Fabrication de la liasse
Déposé par : Le Gouvernement

I. – A la première phrase du l’alinéa 8, supprimer les mots : 

« du troisième alinéa ».

II. – En conséquence, supprimer les alinéas 10 et 11.

Exposé sommaire

D’une part, le présent amendement vise à corriger une erreur rédactionnelle à l’article 19 du projet de loi, qui aurait pour effet de soumettre certaines filières disposant déjà de modes alternatifs de règlement des litiges à l’obligation de saisir le médiateur des relations commerciales agricoles (MRCA) et, en cas d’échec de la médiation, le comité de règlement des différends commerciaux agricoles (CRDCA) à l’issue du délai de négociation de quatre mois, alors même que ces filières sont aujourd’hui exemptées de cette procédure en application du premier alinéa de l’article L. 631-28 du code rural et de la pêche maritime (CRPM).

 

Dans sa version déposée par le Gouvernement, le septième alinéa de l’article 19 du projet de loi prévoit que ces dispositions s’appliquent : « Sans préjudice des dispositions du troisième alinéa de l’article L. 631‑28 ».

 

Cette précision avait vocation à préserver la possibilité d’une saisine du CRDCA par l’une des parties seulement, dans les conditions de droit commun, conformément au troisième alinéa de l’article L. 631-28 du code rural et de la pêche maritime.

 

Toutefois, en visant spécifiquement le troisième alinéa de l’article L. 631-28 du code rural et de la pêche maritime - et non le premier alinéa de cet article -, ces dispositions auraient pour effet, si elles étaient adoptées, de soumettre à l’obligation de saisir le MRCA et le CRDCA des filières qui ont pourtant étaient exemptées de la saisine du MRCA et du CRDCA prévue par les dispositions de droit commun en vigueur par décret en Conseil d’Etat, en raison de l’existence de modes alternatifs de règlement des litiges, sur le fondement du premier alinéa de l’article L. 631-28.

 

Pour remédier à cet effet de bord non désiré, le présent amendement supprime les mots : « du troisième alinéa » au septième alinéa de l’article 19 du projet de loi.

 

D’autre part, le présent amendement vise à supprimer une disposition adoptée en commission des affaires économiques qui tend à encadrer la durée de la médiation conduite par le médiateur des relations commerciales agricoles (MRCA) lorsque le contrat ou l’accord-cadre n’a pas été conclu à l’issue du délai de quatre mois introduit par l’article 19 du projet de loi et à prévoir la saisine du comité de règlement des différends commerciaux agricoles (CRDCA) à l’expiration d’un délai de  six mois, en l’absence de contrat, afin que ce dernier fixe temporairement les modalités de détermination du prix.

 

Cette disposition apparaît toutefois redondante avec le cadre prévu par le texte initial du Gouvernement, qui prévoit le dispositif suivant :

-          Les parties disposent d’un délai maximal de quatre mois (sauf accord interprofessionnel étendu rallongeant de deux mois maximum ce délai) pour conclure un contrat à compter de la réception de la proposition de contrat par l’acheteur.

-          En l’absence de conclusion dans ces délais, la saisine du médiateur des relations commerciales agricoles (MRCA) est obligatoire afin de favoriser l’aboutissement des négociations.
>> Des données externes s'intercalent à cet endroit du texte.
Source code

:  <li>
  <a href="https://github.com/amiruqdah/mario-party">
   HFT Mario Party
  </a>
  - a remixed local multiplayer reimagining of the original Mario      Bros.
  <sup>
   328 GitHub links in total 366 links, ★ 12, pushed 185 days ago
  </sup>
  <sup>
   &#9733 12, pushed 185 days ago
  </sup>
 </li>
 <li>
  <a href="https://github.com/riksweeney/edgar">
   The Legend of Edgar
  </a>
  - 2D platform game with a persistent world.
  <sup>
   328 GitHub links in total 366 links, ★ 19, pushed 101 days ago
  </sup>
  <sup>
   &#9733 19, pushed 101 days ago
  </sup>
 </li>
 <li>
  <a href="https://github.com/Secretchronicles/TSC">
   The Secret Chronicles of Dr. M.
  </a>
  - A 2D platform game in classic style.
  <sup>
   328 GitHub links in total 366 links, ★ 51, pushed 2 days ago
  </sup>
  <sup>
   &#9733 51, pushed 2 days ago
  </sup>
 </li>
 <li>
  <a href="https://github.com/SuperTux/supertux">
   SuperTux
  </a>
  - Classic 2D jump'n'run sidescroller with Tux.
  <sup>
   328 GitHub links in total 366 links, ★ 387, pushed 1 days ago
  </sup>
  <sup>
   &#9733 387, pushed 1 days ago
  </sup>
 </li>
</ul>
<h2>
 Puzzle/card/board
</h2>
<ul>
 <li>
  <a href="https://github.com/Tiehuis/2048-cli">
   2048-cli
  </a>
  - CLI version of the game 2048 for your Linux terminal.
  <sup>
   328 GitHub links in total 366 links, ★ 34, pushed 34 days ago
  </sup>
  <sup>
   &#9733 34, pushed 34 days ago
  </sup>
Celui-ci « fixe la durée de la médiation, qui ne peut excéder un mois, renouvelable une fois sous réserve de l'accord préalable de chaque partie » conformément à l’article L. 631-28.

-          En cas d’échec de la médiation, les parties doivent alors saisir le CRDCA. Ce dernier « comité se prononce dans un délai d'un mois à compter de la date de la saisine. Le délai peut être porté à deux mois si la production de documents est demandée à l'une ou l'autre des parties. Ce délai de deux mois peut être prorogé sous réserve de l'accord de la partie qui a saisi le comité », conformément à l’article L.631-28-2.

 

Par conséquent, dans le cas général, l’ensemble de ce dispositif conduit ainsi à un calendrier global des négociations d’une durée d’environ six mois. Dans ce contexte, l’ajout réalisé en commission pourrait venir contraindre inutilement le bon déroulé du travail du médiateur et/ou du CRDCA.

 

En outre, ces amendements prévoient un délai à l’expiration duquel le CRDCA peut fixer, à titre temporaire, les modalités de détermination du prix dans l’attente de la conclusion du contrat ou de l’accord-cadre. Or, le CRDCA dispose déjà de compétences étendues lui permettant d’apprécier le respect des indicateurs et les modalités de détermination du prix. Il peut ainsi d’ores et déjà imposer certaines conditions contractuelles relatives au prix, y compris dans le cadre de renégociations.

 

Dans ces conditions, la disposition introduite apparaît redondante et de nature à nuire à la clarté du dispositif. Le présent amendement propose donc de la supprimer.